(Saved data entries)
========================
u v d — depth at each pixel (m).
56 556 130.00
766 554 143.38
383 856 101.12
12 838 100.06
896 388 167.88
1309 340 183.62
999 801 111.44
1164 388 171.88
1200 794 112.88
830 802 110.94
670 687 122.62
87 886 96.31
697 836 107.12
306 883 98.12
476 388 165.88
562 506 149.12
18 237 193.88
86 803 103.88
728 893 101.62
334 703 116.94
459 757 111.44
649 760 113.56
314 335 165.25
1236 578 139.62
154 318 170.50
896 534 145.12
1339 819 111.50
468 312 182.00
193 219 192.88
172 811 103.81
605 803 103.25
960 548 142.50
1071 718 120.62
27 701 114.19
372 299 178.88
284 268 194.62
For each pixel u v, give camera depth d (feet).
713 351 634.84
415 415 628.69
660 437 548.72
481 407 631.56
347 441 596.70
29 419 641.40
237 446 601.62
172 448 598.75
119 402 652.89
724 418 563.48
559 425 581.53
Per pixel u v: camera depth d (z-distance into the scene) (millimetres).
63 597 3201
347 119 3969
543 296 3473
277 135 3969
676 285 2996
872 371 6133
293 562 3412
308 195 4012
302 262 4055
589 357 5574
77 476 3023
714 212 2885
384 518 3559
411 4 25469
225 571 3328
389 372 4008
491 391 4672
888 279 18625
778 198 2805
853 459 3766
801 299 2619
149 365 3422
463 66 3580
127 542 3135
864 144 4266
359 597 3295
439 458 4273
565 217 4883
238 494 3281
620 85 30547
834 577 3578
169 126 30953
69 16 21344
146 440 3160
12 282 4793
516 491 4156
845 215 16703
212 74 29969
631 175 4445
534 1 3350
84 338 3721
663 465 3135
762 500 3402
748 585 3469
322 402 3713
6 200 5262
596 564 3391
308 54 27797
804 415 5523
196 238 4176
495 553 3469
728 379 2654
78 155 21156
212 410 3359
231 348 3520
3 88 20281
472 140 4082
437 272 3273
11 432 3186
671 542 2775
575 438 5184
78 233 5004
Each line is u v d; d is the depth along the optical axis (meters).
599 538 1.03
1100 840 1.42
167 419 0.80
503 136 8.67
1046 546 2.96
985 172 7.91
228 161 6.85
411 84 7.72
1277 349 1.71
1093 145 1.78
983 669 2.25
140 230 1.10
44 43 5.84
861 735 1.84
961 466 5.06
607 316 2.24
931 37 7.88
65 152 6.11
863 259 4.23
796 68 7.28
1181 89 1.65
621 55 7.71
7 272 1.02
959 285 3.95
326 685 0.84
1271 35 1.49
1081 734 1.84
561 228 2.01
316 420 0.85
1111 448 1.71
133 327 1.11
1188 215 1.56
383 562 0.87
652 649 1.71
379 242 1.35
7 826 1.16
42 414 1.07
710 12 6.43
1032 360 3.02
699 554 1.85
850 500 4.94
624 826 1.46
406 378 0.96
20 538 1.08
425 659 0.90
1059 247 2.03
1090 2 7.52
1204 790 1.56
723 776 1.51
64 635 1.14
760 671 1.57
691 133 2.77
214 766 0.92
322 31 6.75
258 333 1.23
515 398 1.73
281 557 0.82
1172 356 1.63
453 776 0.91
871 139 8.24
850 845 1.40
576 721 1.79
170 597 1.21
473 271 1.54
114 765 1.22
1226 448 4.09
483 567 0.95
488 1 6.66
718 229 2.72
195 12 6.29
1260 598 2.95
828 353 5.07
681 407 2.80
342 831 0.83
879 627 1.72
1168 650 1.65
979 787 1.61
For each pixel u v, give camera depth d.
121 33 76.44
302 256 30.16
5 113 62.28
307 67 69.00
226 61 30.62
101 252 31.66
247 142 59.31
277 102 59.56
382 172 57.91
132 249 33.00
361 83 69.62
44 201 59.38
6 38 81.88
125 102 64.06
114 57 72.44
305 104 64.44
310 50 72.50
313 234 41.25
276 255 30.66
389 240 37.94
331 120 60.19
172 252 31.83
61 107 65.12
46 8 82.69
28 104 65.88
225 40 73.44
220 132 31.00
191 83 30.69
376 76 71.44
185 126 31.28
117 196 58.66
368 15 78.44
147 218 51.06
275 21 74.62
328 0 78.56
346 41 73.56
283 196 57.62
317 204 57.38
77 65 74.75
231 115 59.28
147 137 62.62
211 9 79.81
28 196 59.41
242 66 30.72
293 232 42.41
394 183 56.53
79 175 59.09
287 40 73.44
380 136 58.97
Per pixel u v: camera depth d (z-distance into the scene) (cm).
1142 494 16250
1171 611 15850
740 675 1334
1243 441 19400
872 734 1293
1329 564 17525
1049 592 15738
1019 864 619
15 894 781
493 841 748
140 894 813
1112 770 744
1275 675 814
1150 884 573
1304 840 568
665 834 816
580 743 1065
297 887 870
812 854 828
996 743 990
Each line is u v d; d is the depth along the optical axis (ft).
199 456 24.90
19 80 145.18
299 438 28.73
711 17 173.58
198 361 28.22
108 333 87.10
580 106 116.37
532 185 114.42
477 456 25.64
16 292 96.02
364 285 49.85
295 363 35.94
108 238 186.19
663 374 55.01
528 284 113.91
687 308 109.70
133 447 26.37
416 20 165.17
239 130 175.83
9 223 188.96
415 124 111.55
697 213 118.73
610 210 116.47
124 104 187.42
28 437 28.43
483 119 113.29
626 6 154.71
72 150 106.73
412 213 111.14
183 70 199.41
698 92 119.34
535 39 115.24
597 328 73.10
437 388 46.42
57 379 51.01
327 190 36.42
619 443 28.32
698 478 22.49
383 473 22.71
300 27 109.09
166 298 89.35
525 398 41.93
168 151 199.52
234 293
========================
• _Assigned task_
Complete, exact output of the records is expected.

• _Exercise result_
u v d — depth at each pixel (m).
56 556 130.00
766 554 143.38
383 856 101.12
12 838 100.06
896 388 167.88
1309 340 183.62
999 801 111.44
1164 388 171.88
1200 794 112.88
830 802 110.94
670 687 122.62
87 886 96.31
697 836 107.12
306 883 98.12
476 388 165.88
562 506 149.12
18 237 193.88
86 803 103.88
728 893 101.62
334 703 116.94
459 757 111.44
649 760 113.56
314 335 165.25
1236 578 139.62
154 318 170.50
896 534 145.12
1339 819 111.50
468 312 182.00
193 219 192.88
172 811 103.81
605 803 103.25
960 548 142.50
1071 718 120.62
27 701 114.19
372 299 178.88
284 268 194.62
For each pixel u v, give camera depth d (feet).
713 351 634.84
415 415 628.69
660 437 548.72
481 407 631.56
347 441 596.70
29 419 641.40
237 446 601.62
172 448 598.75
119 402 652.89
724 418 563.48
559 425 581.53
Per pixel u v: camera depth d (z-distance into the scene) (millimetres).
63 597 3201
347 119 3969
543 296 3473
277 135 3969
676 285 2996
872 371 6133
293 562 3412
308 195 4012
302 262 4055
589 357 5574
77 476 3023
714 212 2885
384 518 3559
411 4 25469
225 571 3328
389 372 4008
491 391 4672
888 279 18625
778 198 2805
853 459 3766
801 299 2619
149 365 3422
463 66 3580
127 542 3135
864 144 4266
359 597 3295
439 458 4273
565 217 4883
238 494 3281
620 85 30547
834 577 3578
169 126 30953
69 16 21344
146 440 3160
12 282 4793
516 491 4156
845 215 16703
212 74 29969
631 175 4445
534 1 3350
84 338 3721
663 465 3135
762 500 3402
748 585 3469
322 402 3713
6 200 5262
596 564 3391
308 54 27797
804 415 5523
196 238 4176
495 553 3469
728 379 2654
78 155 21156
212 410 3359
231 348 3520
3 88 20281
472 140 4082
437 272 3273
11 432 3186
671 542 2775
575 438 5184
78 233 5004
Each line is u v d; d is the depth along the optical axis (meters).
599 538 1.03
1100 840 1.42
167 419 0.80
503 136 8.67
1046 546 2.96
985 172 7.91
228 161 6.85
411 84 7.72
1277 349 1.71
1093 145 1.78
983 669 2.25
140 230 1.10
44 43 5.84
861 735 1.84
961 466 5.06
607 316 2.24
931 37 7.88
65 152 6.11
863 259 4.23
796 68 7.28
1181 89 1.65
621 55 7.71
7 272 1.02
959 285 3.95
326 685 0.84
1271 35 1.49
1081 734 1.84
561 228 2.01
316 420 0.85
1111 448 1.71
133 327 1.11
1188 215 1.56
383 562 0.87
652 649 1.71
379 242 1.35
7 826 1.16
42 414 1.07
710 12 6.43
1032 360 3.02
699 554 1.85
850 500 4.94
624 826 1.46
406 378 0.96
20 538 1.08
425 659 0.90
1059 247 2.03
1090 2 7.52
1204 790 1.56
723 776 1.51
64 635 1.14
760 671 1.57
691 133 2.77
214 766 0.92
322 31 6.75
258 333 1.23
515 398 1.73
281 557 0.82
1172 356 1.63
453 776 0.91
871 139 8.24
850 845 1.40
576 721 1.79
170 597 1.21
473 271 1.54
114 765 1.22
1226 448 4.09
483 567 0.95
488 1 6.66
718 229 2.72
195 12 6.29
1260 598 2.95
828 353 5.07
681 407 2.80
342 831 0.83
879 627 1.72
1168 650 1.65
979 787 1.61
For each pixel u v, give camera depth d.
121 33 76.44
302 256 30.16
5 113 62.28
307 67 69.00
226 61 30.62
101 252 31.66
247 142 59.31
277 102 59.56
382 172 57.91
132 249 33.00
361 83 69.62
44 201 59.38
6 38 81.88
125 102 64.06
114 57 72.44
305 104 64.44
310 50 72.50
313 234 41.25
276 255 30.66
389 240 37.94
331 120 60.19
172 252 31.83
61 107 65.12
46 8 82.69
28 104 65.88
225 40 73.44
220 132 31.00
191 83 30.69
376 76 71.44
185 126 31.28
117 196 58.66
368 15 78.44
147 218 51.06
275 21 74.62
328 0 78.56
346 41 73.56
283 196 57.62
317 204 57.38
77 65 74.75
231 115 59.28
147 137 62.62
211 9 79.81
28 196 59.41
242 66 30.72
293 232 42.41
394 183 56.53
79 175 59.09
287 40 73.44
380 136 58.97
Per pixel u v: camera depth d (z-distance into the scene) (cm).
1142 494 16250
1171 611 15850
740 675 1334
1243 441 19400
872 734 1293
1329 564 17525
1049 592 15738
1019 864 619
15 894 781
493 841 748
140 894 813
1112 770 744
1275 675 814
1150 884 573
1304 840 568
665 834 816
580 743 1065
297 887 870
812 854 828
996 743 990
Each line is u v d; d is the depth along the optical axis (ft).
199 456 24.90
19 80 145.18
299 438 28.73
711 17 173.58
198 361 28.22
108 333 87.10
580 106 116.37
532 185 114.42
477 456 25.64
16 292 96.02
364 285 49.85
295 363 35.94
108 238 186.19
663 374 55.01
528 284 113.91
687 308 109.70
133 447 26.37
416 20 165.17
239 130 175.83
9 223 188.96
415 124 111.55
697 213 118.73
610 210 116.47
124 104 187.42
28 437 28.43
483 119 113.29
626 6 154.71
72 150 106.73
412 213 111.14
183 70 199.41
698 92 119.34
535 39 115.24
597 328 73.10
437 388 46.42
57 379 51.01
327 190 36.42
619 443 28.32
698 478 22.49
383 473 22.71
300 27 109.09
166 298 89.35
525 398 41.93
168 151 199.52
234 293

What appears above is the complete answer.